Andere Länder, andere Sitten

Geld ist das eine, doch erst Marktrecherche und ein gutes Coaching bringen Gründer wirklich voran. Erste Informationen bieten die Handelskammern. „In jedem Land gelten andere Regeln“, erklärt Rudolph. „Die Gesetze und Regularien zur Produktzulassung, die Lieferketten und die Vertriebsusancen muss man kennen, um Erfolg zu haben.“ So gibt es für Medizintechnikprodukte in Großbritannien wegen des staatlichen Gesundheitswesens nur einen Eintrittspunkt. Und potenzielle Kunden in den USA fragen immer nach Käufern auf dem Heimatmarkt – auch wenn sie das Produkt spannend finden, wollen sie nicht die Ersten sein, die es kaufen.
Ein eigenes Büro im Ausland sollte deshalb im Idealfall doppelt besetzt sein – mit einem Mitarbeiter aus der Firmenzentrale und einem Partner im Land. „Der Expat weiß, wie das Unternehmen tickt, und hat Kontakte in den Heimatbetrieb“, sagt Uwe Harnischfeger, der größere Mittelständler bei der Erschließung neuer Märkte berät. Der Partner vor Ort wiederum kennt die Gepflogenheiten. „Bei einem reinen Handelsvertreter kann es leicht zu Zufallsgeschäften kommen“, sagt Harnischfeger und fügt hinzu: „Eine Kooperation ist umso sinnvoller, wenn der Partner ergänzende Produkte herstellt und vertreibt.“

Auch Leitmessen bieten einen guten Einstieg in einen unbekannten Markt. Nur die Reisekosten zahlt, wer als Besucher über eine Messe schlendert. Auf Technikmessen betreiben Bundesländer wie Baden-Württemberg oder Nordrhein-Westfalen Gemeinschaftsstände, die die Kosten in Grenzen halten. Die Beteiligung an einem Messestand wirkt professioneller, weil dort ein Ort für Gespräche mit potenziellen Kunden bereitsteht. Die höheren Kosten für einen eigenen Stand wiederum lohnen erst, wenn sich schon erste Geschäfte angebahnt haben.

Die Welt zu sich geholt

UNIQ wiederum geht einen ganz anderen Weg der Internationalisierung. Das Reiseunternehmen lockt Mitarbeiter aus Italien, Portugal und den Niederlanden nach Holzwickede. Die Firmenzentrale der Webseiten Urlaubsguru und Holidayguru liegt gleich neben dem Dortmunder Flughafen. Aus Westfalen werden Buchungsportale in elf Ländern gemanagt. Die fast 200 Beschäftigten arbeiten in ihren jeweiligen Heimatsprachen. Lediglich in Wien und Rio de Janeiro haben die Urlaubsprofis weitere Büros. „Verschiedene Teams in vielen Ländern zu koordinieren, wäre aufwendiger und komplizierter geworden“, sagt Geschäftsführer Daniel Krahn. „Es war und ist für uns eine gute Entscheidung, dass die meisten Mitarbeiter an einem Ort zusammenkommen und gemeinsam arbeiten.“ Zum Konzept gehört auch, dass das Startup bisher ohne fremdes Kapital wirtschaftet. Aus den Hobbyblogs für Reise- und Shopping-Schnäppchen ist Schritt für Schritt das Reise-Startup UNIQ mit Spezialwebseiten für das Verreisen mit Tieren, für Kreuzfahrten und Sporturlaub geworden. Der Lust auf die Welt scheinen wenig Grenzen gesetzt. Globalisierung funktioniert eben auch aus Holzwickede.
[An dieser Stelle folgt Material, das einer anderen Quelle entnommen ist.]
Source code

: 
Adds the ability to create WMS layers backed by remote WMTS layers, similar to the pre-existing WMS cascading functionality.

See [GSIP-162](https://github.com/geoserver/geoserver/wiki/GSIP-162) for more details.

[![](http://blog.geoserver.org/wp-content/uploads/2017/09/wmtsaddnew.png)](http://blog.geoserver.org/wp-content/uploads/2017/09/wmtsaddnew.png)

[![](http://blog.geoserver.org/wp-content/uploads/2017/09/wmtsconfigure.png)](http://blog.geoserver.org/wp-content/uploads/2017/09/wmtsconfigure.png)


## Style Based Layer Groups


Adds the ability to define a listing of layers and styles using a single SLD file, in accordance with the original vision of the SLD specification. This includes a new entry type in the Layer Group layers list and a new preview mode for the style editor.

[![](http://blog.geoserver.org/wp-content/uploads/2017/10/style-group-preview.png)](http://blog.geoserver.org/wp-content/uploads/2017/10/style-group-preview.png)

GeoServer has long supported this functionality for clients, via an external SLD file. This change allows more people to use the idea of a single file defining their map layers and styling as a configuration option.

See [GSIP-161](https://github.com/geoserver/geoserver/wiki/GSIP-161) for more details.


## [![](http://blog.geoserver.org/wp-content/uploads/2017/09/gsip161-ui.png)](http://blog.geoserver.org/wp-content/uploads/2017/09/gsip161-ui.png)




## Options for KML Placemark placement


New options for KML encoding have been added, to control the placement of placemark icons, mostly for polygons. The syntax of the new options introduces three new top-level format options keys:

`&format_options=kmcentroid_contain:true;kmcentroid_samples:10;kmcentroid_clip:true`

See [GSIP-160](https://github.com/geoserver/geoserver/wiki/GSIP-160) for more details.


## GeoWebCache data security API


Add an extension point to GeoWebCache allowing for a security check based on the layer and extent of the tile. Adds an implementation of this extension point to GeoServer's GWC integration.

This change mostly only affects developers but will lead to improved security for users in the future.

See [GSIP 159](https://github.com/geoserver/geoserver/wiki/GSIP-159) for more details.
Diese Auslandsprofis helfen weiter:

ixpos.de
Außenwirtschaftsportal, das Informationen von Netzwerken bündelt, die Außenwirtschaftsförderung anbieten.

www.gtai.de
Gesellschaft der Bundesrepublik Deutschland für Außenwirtschaft und Standortmarketing mit einer Datenbank von Marktanalysen und Wirtschaftsdaten zu rund 200 Ländern.

www.ihk.de
Handelskammern sind vor Ort Ansprechpartner – auch für Fragen zu anderen Märkten.